Right now (June 2025), oil prices are about $75–80 per barrel, but if the Strait is blocked, prices could jump 30–50% quickly, reaching $105–120 per barrel. If the situation gets worse, prices might go above $150, like in the 2008 oil crisis. When oil prices go up by just $10, India’s yearly trade deficit can grow by $12–15 billion.

If this happens:
:white_check_mark: Petrol and diesel prices in India could rise by ₹20–30 per liter.
:white_check_mark: Inflation (price rise of goods and services) will hit everything, since transport costs affect all industries.
:white_check_mark: The rupee will fall in value against the dollar as India will need more foreign currency to pay for expensive oil.

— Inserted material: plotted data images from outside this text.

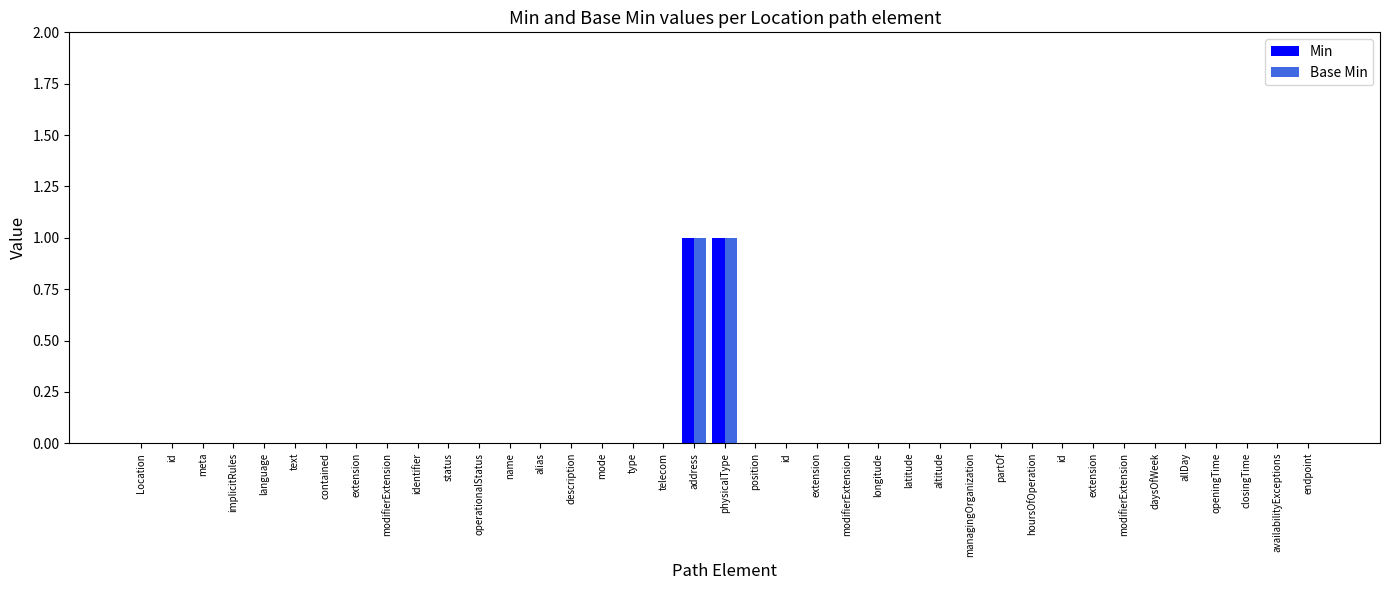

Reading left to right, what are all the values shown in this chart?

Min: 0	0	0	0	0	0	0	0	0	0	0	0	0	0	0	0	0	0	1	1	0	0	0	0	0	0	0	0	0	0	0	0	0	0	0	0	0	0	0
Base Min: 0	0	0	0	0	0	0	0	0	0	0	0	0	0	0	0	0	0	1	1	0	0	0	0	0	0	0	0	0	0	0	0	0	0	0	0	0	0	0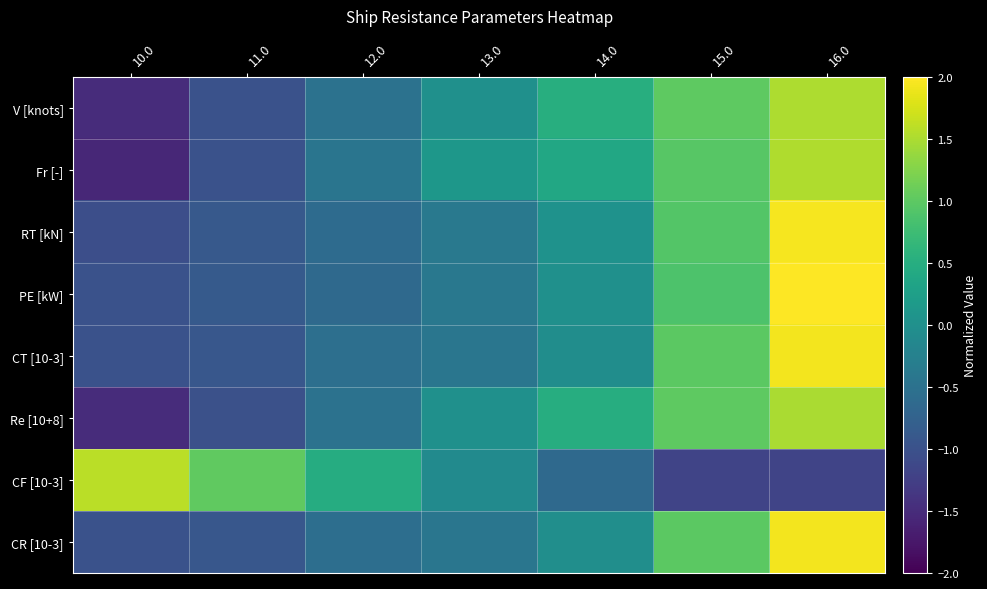

How many distinct data groups are displayed?

8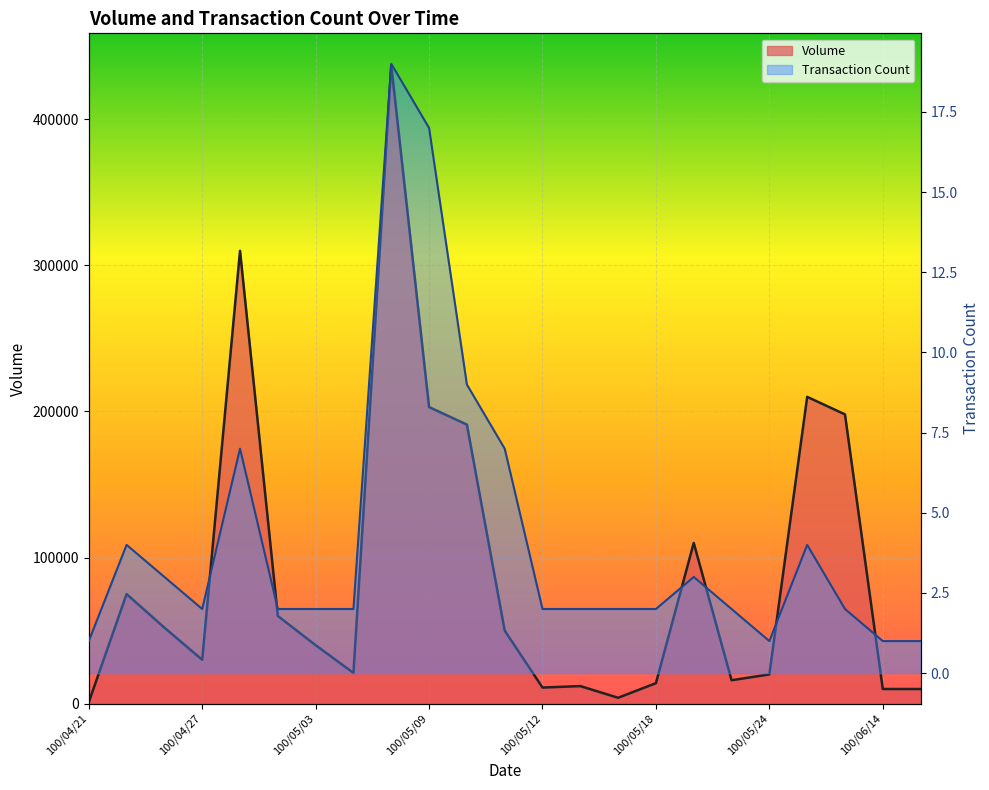

What are all the series names shown in the legend?

Volume, Transaction Count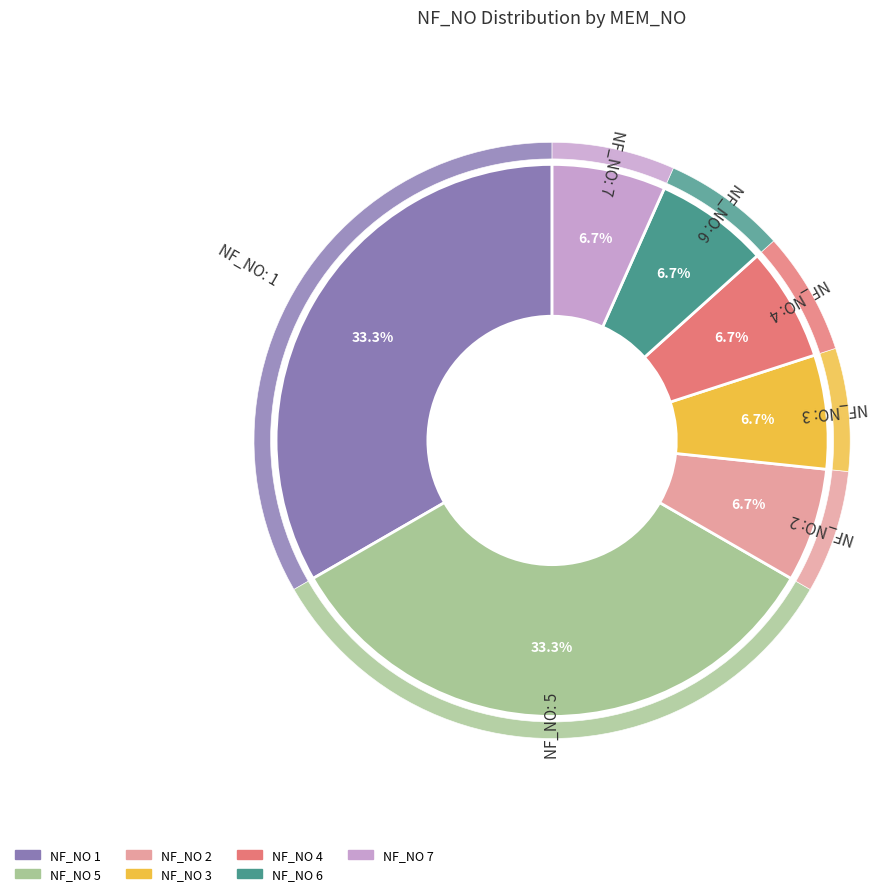

Combined, do 2 and 3 account for over 50%?

No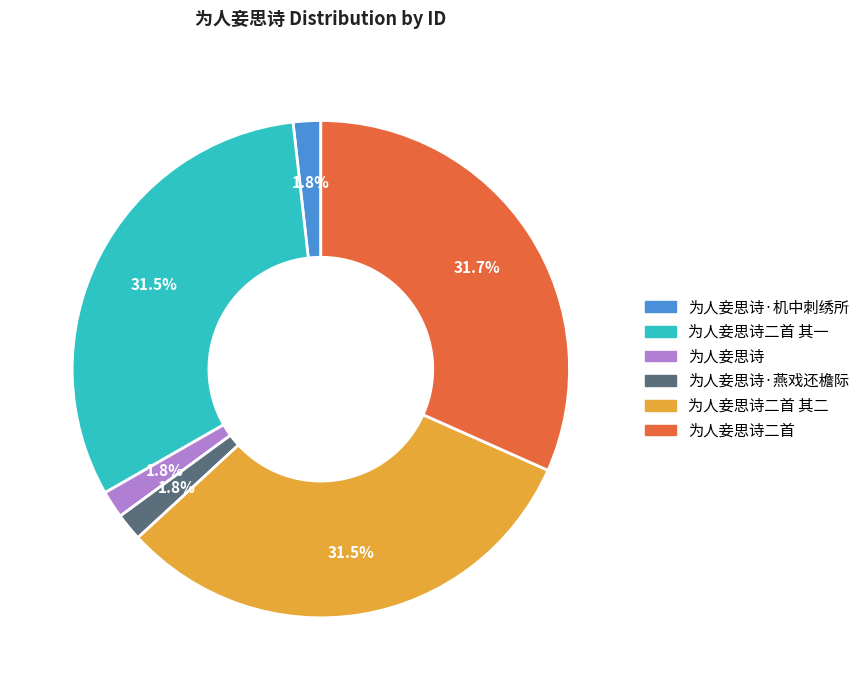

Is there a majority slice in this chart?

No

To prepare for this, India is:
:white_check_mark: Buying more oil from places like Africa, the Americas, and Russia.
:white_check_mark: Building bigger emergency reserves.
:white_check_mark: Speeding up the use of solar, wind, and hydrogen energy.

For Indian businesses, this would mean:
:white_check_mark: Higher operating costs.
:white_check_mark: Lower profits.
:white_check_mark: Possible supply disruptions.

But there’s a silver lining: this may push India faster towards energy independence with more investment in clean energy.